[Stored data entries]

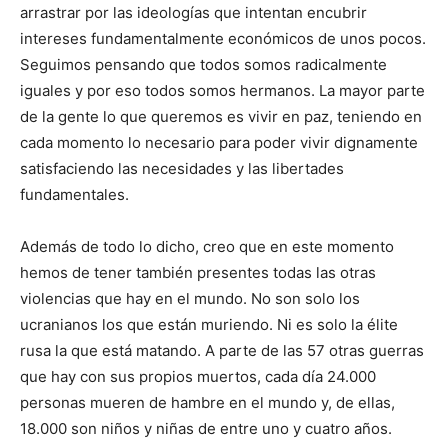
arrastrar por las ideologías que intentan encubrir
intereses fundamentalmente económicos de unos pocos.
Seguimos pensando que todos somos radicalmente
iguales y por eso todos somos hermanos. La mayor parte
de la gente lo que queremos es vivir en paz, teniendo en
cada momento lo necesario para poder vivir dignamente
satisfaciendo las necesidades y las libertades
fundamentales.
Además de todo lo dicho, creo que en este momento
hemos de tener también presentes todas las otras
violencias que hay en el mundo. No son solo los
ucranianos los que están muriendo. Ni es solo la élite
rusa la que está matando. A parte de las 57 otras guerras
que hay con sus propios muertos, cada día 24.000
personas mueren de hambre en el mundo y, de ellas,
18.000 son niños y niñas de entre uno y cuatro años.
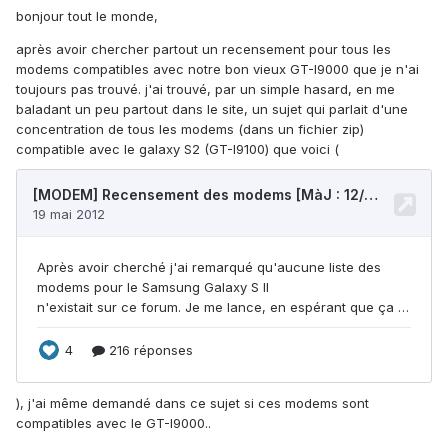
bonjour tout le monde,
après avoir chercher partout un recensement pour tous les
modems compatibles avec notre bon vieux GT-I9000 que je n'ai
toujours pas trouvé. j'ai trouvé, par un simple hasard, en me
baladant un peu partout dans le site, un sujet qui parlait d'une
concentration de tous les modems (dans un fichier zip)
compatible avec le galaxy S2 (GT-I9100) que voici (
), j'ai même demandé dans ce sujet si ces modems sont
compatibles avec le GT-I9000..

*What is required*
Look above for the line with "cada momento lo"; quote it and every line after it, stopping after the line with "après avoir chercher", exactly, with nothing added and without pictures.

*Written answer*
cada momento lo necesario para poder vivir dignamente
satisfaciendo las necesidades y las libertades
fundamentales.
Además de todo lo dicho, creo que en este momento
hemos de tener también presentes todas las otras
violencias que hay en el mundo. No son solo los
ucranianos los que están muriendo. Ni es solo la élite
rusa la que está matando. A parte de las 57 otras guerras
que hay con sus propios muertos, cada día 24.000
personas mueren de hambre en el mundo y, de ellas,
18.000 son niños y niñas de entre uno y cuatro años.
bonjour tout le monde,
après avoir chercher partout un recensement pour tous les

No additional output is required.